Antes de o leitor desistir de ler essa coluna, esclareço que, como todos os economistas, eu erro muito mais do que acerto minhas previsões, pois economia é assunto complexo sujeito a choques imprevisíveis. Ainda assim, é preciso fazer previsões e chegou a hora de ajustar meu cenário de juro.
Começando pelos EUA, no início de maio, escrevi neste espaço: "Por enquanto o Fed diz que a Selic deles (Fed Funds) subirá para algo entre 2,5% e 3%, mas acho que será mais.

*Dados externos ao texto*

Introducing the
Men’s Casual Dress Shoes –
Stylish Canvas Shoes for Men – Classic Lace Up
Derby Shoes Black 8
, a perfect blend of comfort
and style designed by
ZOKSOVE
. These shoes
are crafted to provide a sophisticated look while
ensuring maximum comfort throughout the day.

Como a inflação de lá está em mais de 8% ao ano, sem sinal de queda rápida e economia ainda muito aquecida, provavelmente a Fed Funds subirá para mais de 3% ainda neste ano, o que geralmente puxa a inflação de commodities para baixo."

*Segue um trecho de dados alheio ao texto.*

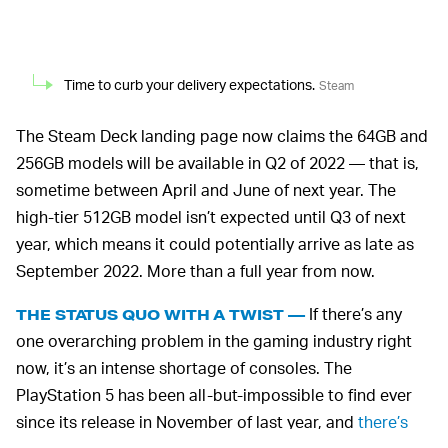
Time to curb your delivery expectations.
Steam
The Steam Deck landing page now claims the 64GB and
256GB models will be available in Q2 of 2022 — that is,
sometime between April and June of next year. The
high-tier 512GB model isn’t expected until Q3 of next
year, which means it could potentially arrive as late as
September 2022. More than a full year from now.
If there’s any
THE STATUS QUO WITH A TWIST —
one overarching problem in the gaming industry right
now, it’s an intense shortage of consoles. The
PlayStation 5 has been all-but-impossible to find ever
since its release in November of last year, and
there’s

Nesta quarta o Fed elevou seu juro básico para a faixa de 3% a 3,25%, pois eles ainda trabalham com banda de flutuação, e disse que vem mais. O mercado espera mais dois aumentos neste ano, colocando o teto de juro de lá entre 4% e 4,5% até dezembro. Concordo com essa previsão, apesar de a inflação norte-americana já ter começado a cair.
O risco de elevação maior do juro norte-americano vem de fora dos EUA, da possível escalada do conflito na Ucrânia e de tensões entre EUA e China, que podem gerar novo choque adverso no preço do petróleo e gargalos nas cadeias globais de valor que passam pelo leste asiático (quase todas). No cenário mais pessimista, a inflação dos EUA demorará a cair e a Fed Funds chegará a 5% no início de 2023, mas uma economia em "quase-guerra" também tende a estimular soluções heterodoxas (controle temporário de preços) como vemos atualmente na Europa.

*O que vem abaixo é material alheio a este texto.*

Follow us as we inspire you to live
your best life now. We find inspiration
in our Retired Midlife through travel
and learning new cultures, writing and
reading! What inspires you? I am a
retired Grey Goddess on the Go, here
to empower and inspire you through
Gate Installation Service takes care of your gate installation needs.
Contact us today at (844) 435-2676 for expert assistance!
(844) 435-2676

Passando ao Brasil, também em maio, escrevi aqui: "Espero que a crise na Ucrânia não piore e que, caso derrotado, Bolsonaro aceite o resultado sem criar muita confusão. Neste cenário a Selic subirá para 13,25% em junho, como o Copom já telegrafou, e aumentará mais um pouco em agosto, para 13,50% ou 13,75%. A partir de então a Selic tende a ficar estável até dezembro, quando saberemos o resultado das ações do BC e dos votos da população." O BC elevou a Selic para 13,75% em agosto e, nesta quarta, manteve o juro básico no mesmo valor.
Olhando para a frente, o BC disse que manterá a Selic em 13,75% por um tempo prolongado, mas não descarta novos aumentos caso a situação piore. Uma piora possível é o cenário de quase-guerra mundial que eu mencionei anteriormente. Mas tirando fatores externos, também há incertezas domésticas para a política monetária.
A primeira e mais óbvia continua sendo política, caso Bolsonaro perca a eleição e não aceite o resultado. O ruído da provável transição de governo pode gerar alguma volatilidade no câmbio, mas não creio que suficiente para o BC alterar a Selic.
A outra incerteza é fiscal, sobre o rumo do Orçamento no novo governo, seja ele Lula ou Bolsonaro. Voto e torço para que seja Lula, mas em qualquer cenário o governo eleito em outubro terá que dizer como e em que velocidade reequilibrará as finanças públicas, hoje destroçadas por um teto irresponsável de gasto, PECs eleitoreiras e orçamento secreto.
Como a redução da incerteza fiscal levará tempo, acho que a Selic permanecerá em 13,75% até junho de 2023, com o BC esperando a definição no novo plano fiscal do governo federal, incluindo a aprovação ou não de reformas estruturais no primeiro semestre do ano que vem.